Cabbage soup with sauerkraut goes well with pork broth. The proportions of the products may be the same, but a fatty piece of pork meat is used. Not everyone loves the aroma of pork broth, so to discourage this smell of pork, fry carrots and onions, coarsely chopped, in a dry pan. Then put meat in three liters of water, as it boils, remove the foam, and then put vegetables, salt and pepper in the water. Having cooked the broth in an hour, strain it, remove all unnecessary. Take out the meat too.

Fry the second carrot and onion, as well as the chopped potatoes lightly in oil. Put in a pan and boil for about ten minutes.

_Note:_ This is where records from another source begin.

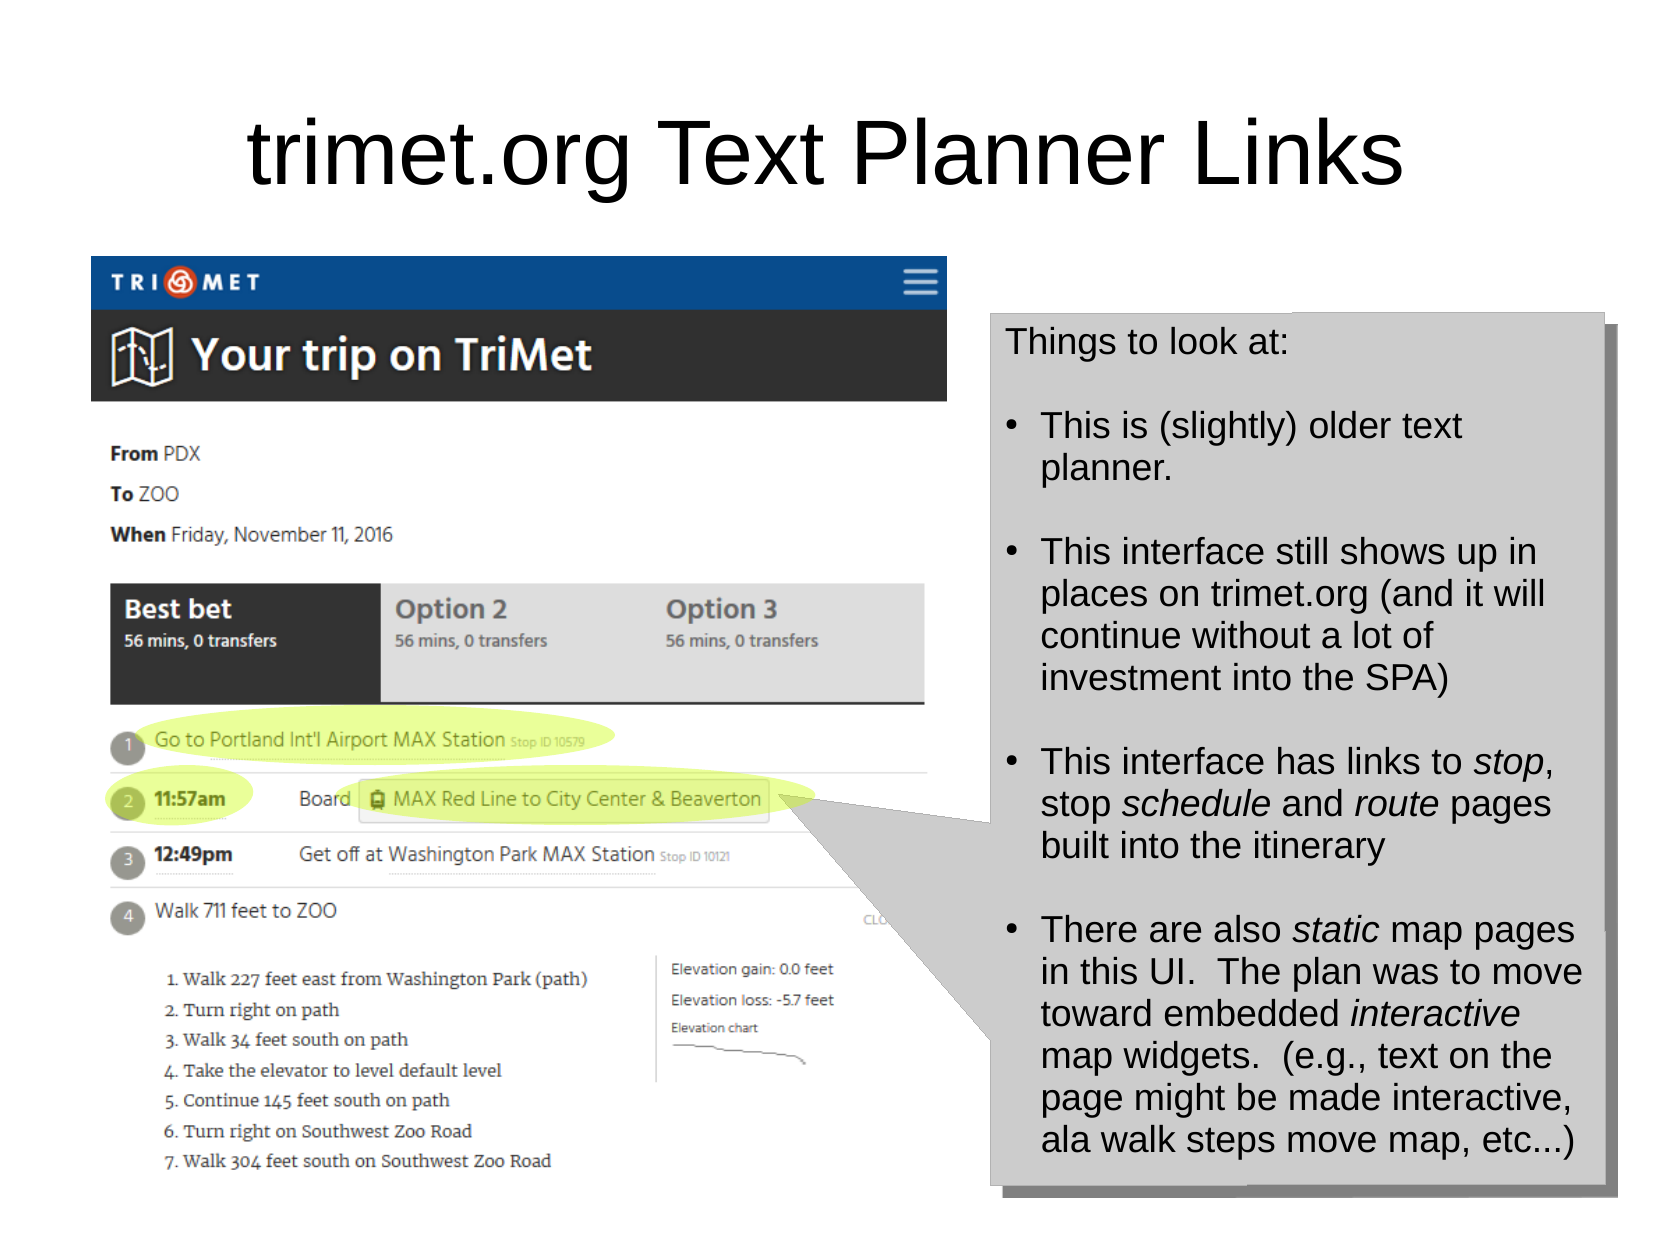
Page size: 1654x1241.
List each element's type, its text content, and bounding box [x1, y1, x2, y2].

picture [91, 256, 947, 1205]
text_box Things to look at: This is (slightly) older text planner. This interface still shows up in places on trimet.org (and it will continue without a lot of investment into the SPA) This interface has links to stop, stop schedule and route pages built into the itinerary There are also static map pages in this UI. The plan was to move toward embedded interactive map widgets. (e.g., text on the page might be made interactive, ala walk steps move map, etc...) [791, 312, 1606, 1186]
title trimet.org Text Planner Links [82, 49, 1571, 257]
text_box [105, 765, 254, 826]
text_box [335, 765, 816, 826]
text_box [135, 705, 616, 766]
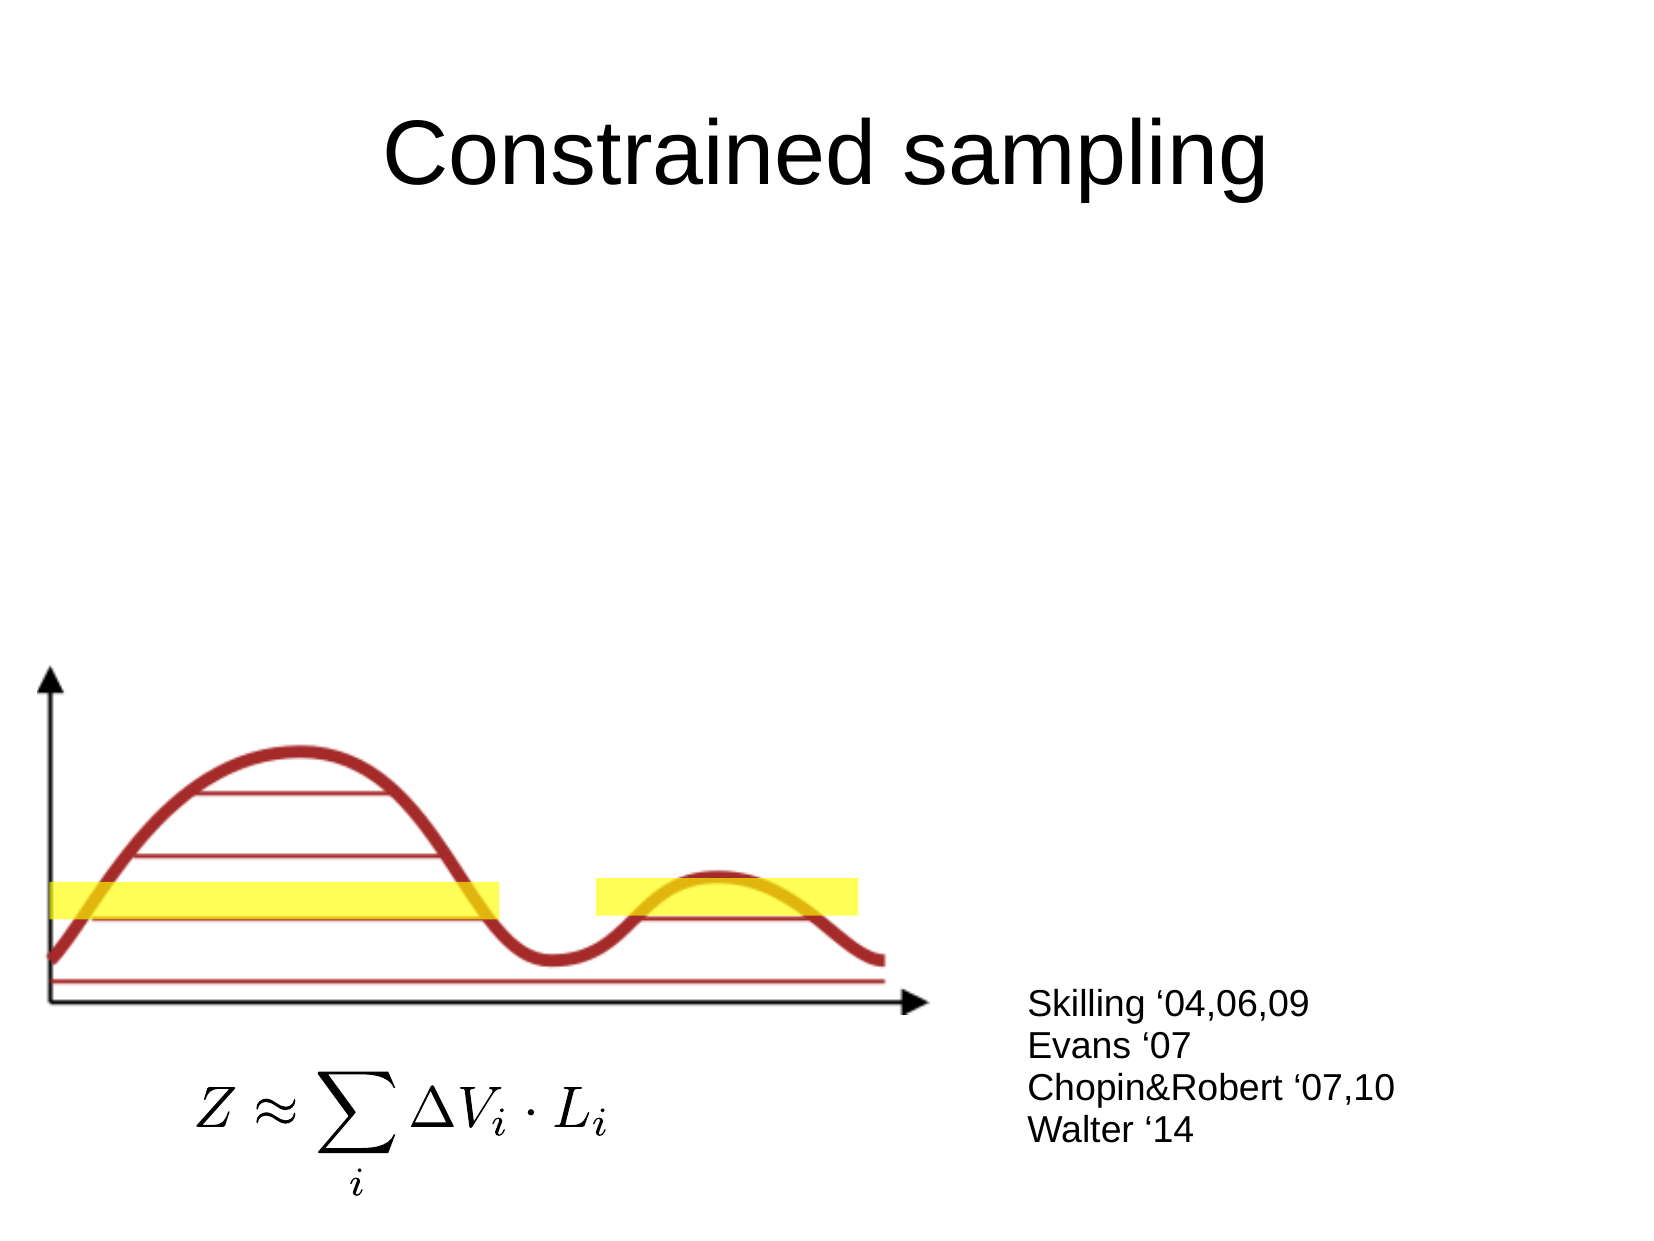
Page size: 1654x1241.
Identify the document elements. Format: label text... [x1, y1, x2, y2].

text_box [193, 1065, 608, 1196]
picture [37, 664, 930, 1015]
text_box [49, 881, 500, 920]
text_box [595, 878, 859, 916]
text_box Skilling ‘04,06,09 Evans ‘07 Chopin&Robert ‘07,10 Walter ‘14 [1012, 975, 1651, 1201]
title Constrained sampling [82, 49, 1571, 257]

Introduce the cabbage. Boil another ten minutes and leave to insist. Cut the meat and put in the plates when serving.

Sour cabbage and chicken cabbage soup

 

Boil the chicken by making a transparent broth. Take out the meat. Send a couple of potatoes, cut into strips, into the broth. Potatoes are cooked quickly, so we cook the cabbage, add five minutes later to the broth, and while the cabbage is cooked, we fry in vegetable oil, a little onion and carrot. If there is bell pepper, then we put it, as well as finely chopped tomato. Put saffered vegetables in a saucepan with cabbage soup, add salt, let it boil, add lavrushka and pepper at the end.

With the addition of fresh cabbage

Cabbage soup with two kinds of cabbage is very tasty. Fermented gives sharpness, and fresh - lightness. In a saucepan we cook broth on beef brisket. We take the pan by five liters, and it will take a pound or more of meat.

  1. When the broth is salted, cooked, the meat is taken out, put sauerkraut in the broth - a little, three hundred grams.
  2. You need to boil it for about 20 minutes, but for now, cut the potatoes (five tubers) into cubes.
  3. Fry carrots and onions in vegetable oil, add one chopped Bulgarian pepper and a couple of grated tomatoes without skin to them. You can add a spoonful of tomato paste, if you like cabbage soup more sharply.
  4. Cabbage in the meantime is almost ready, it's time to lay the potatoes, and then half a small head of fresh cabbage, chopped the same size as pickled cabbage.
  5. After about ten minutes we put the roasting. Salt, tasting, add peppercorns, dill seed and other spices that like. A little sugar does not hurt - it will make the taste of cabbage more pronounced.
  6. Everything boils for a few more minutes. Ready cabbage soup should stand for a bit, serve them with herbs and sour cream.

In a slow cooker

Cabbage soup in a slow cooker are prepared like this:

  1. Cut fresh brisket, onions (1 pc.), Slightly chopped sour cabbage (200 g). Put everything in a multicooker bowl.
  2. In baking mode, fry all 15 minutes, then report the chopped carrots, fry another 15 minutes.
  3. Sliced ​​potatoes (4 pcs.), Grated tomatoes (2 pcs.), Pepper, salt, a leaf of laurel and garlic put in a bowl, pour in water and set the stewing mode.
  4. In an hour and a half cabbage soup is ready.